The State Department issues Travel Alerts to disseminate information about short-term conditions, generally within a particular country, that pose imminent risks to the security of U.S. citizens. Natural disasters, terrorist attacks, coups, anniversaries of terrorist events, election-related demonstrations or violence, and high-profile events such as international conferences or regional sports events are examples of conditions that might generate a Travel Alert. Current travel alerts can be found here.
The CDC issues different types of notices for international travelers. As of May 20, 2004, these definitions have been refined to make the announcements more easily understood by travelers, health-care providers, and the general public.

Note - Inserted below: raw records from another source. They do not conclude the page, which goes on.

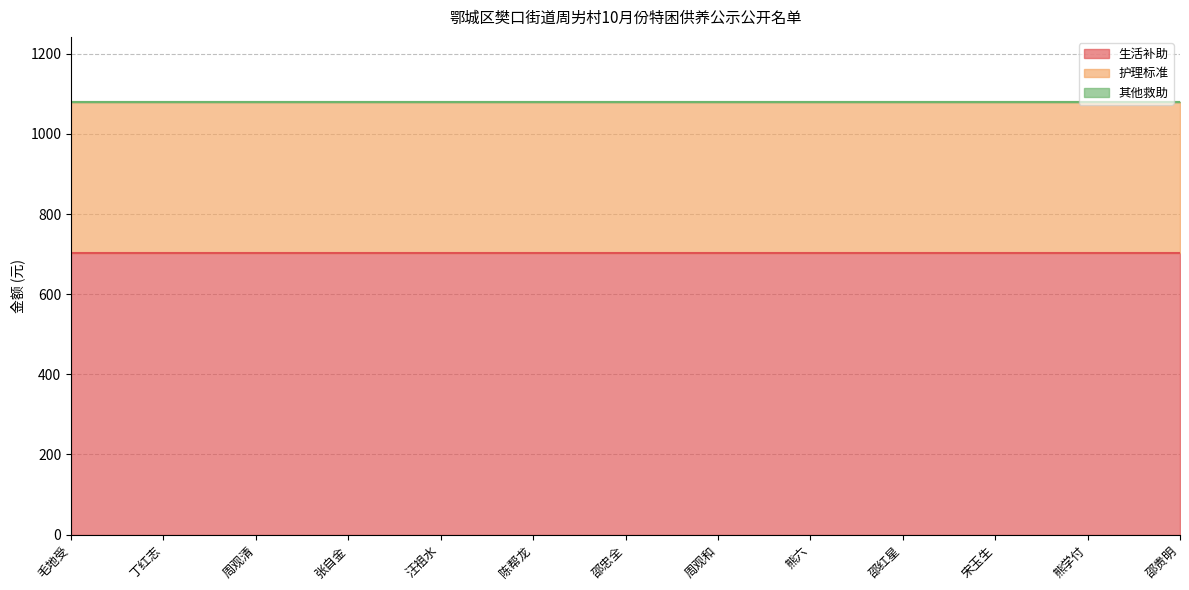

At which category is the sum across all series the highest?

毛地受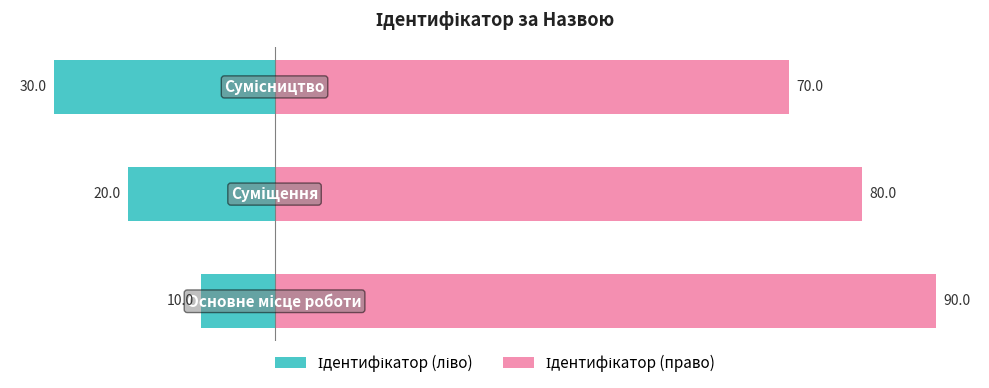

What is the average value of the Ідентифікатор (право) series?

80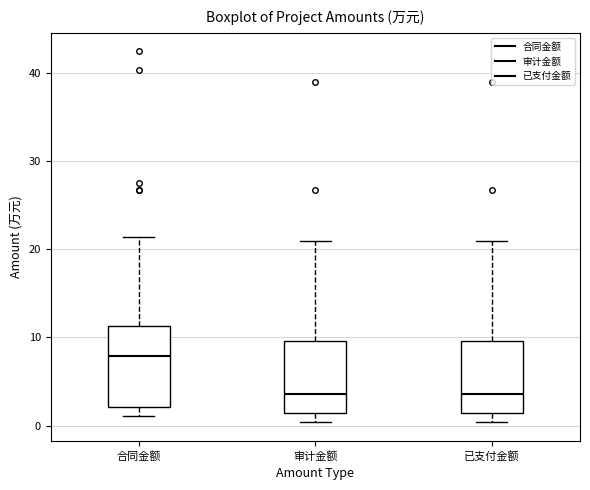

Reading left to right, read every box against the y-axis: the position of its median line, the range the box covers, and the ends of its whiskers. The values are not printed on the chart, so give them approximately, as read against the axis.

合同金额: median 8, box 2 to 11, whiskers 1 to 21
审计金额: median 4, box 1 to 10, whiskers 0 to 21
已支付金额: median 4, box 1 to 10, whiskers 0 to 21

The travel notice definitions range from "in the news" to "travel health warning". Definitions of each notice can be found here. Both levels of risk for the traveler and recommended preventive measures to take at each level of risk are described.
WHO is the directing and coordinating authority for health within the United Nations system. It is responsible for providing leadership on global health matters, shaping the health research agenda, setting norms and standards, articulating evidence-based policy options, providing technical support to countries and monitoring and assessing health trends. A list of current outbreaks and risks worldwide is available here. The WHO also maintains a list of national or specialized websites, ministries of health, travel clinics or practitioners, where you can access information on health warnings from governmental health organizations.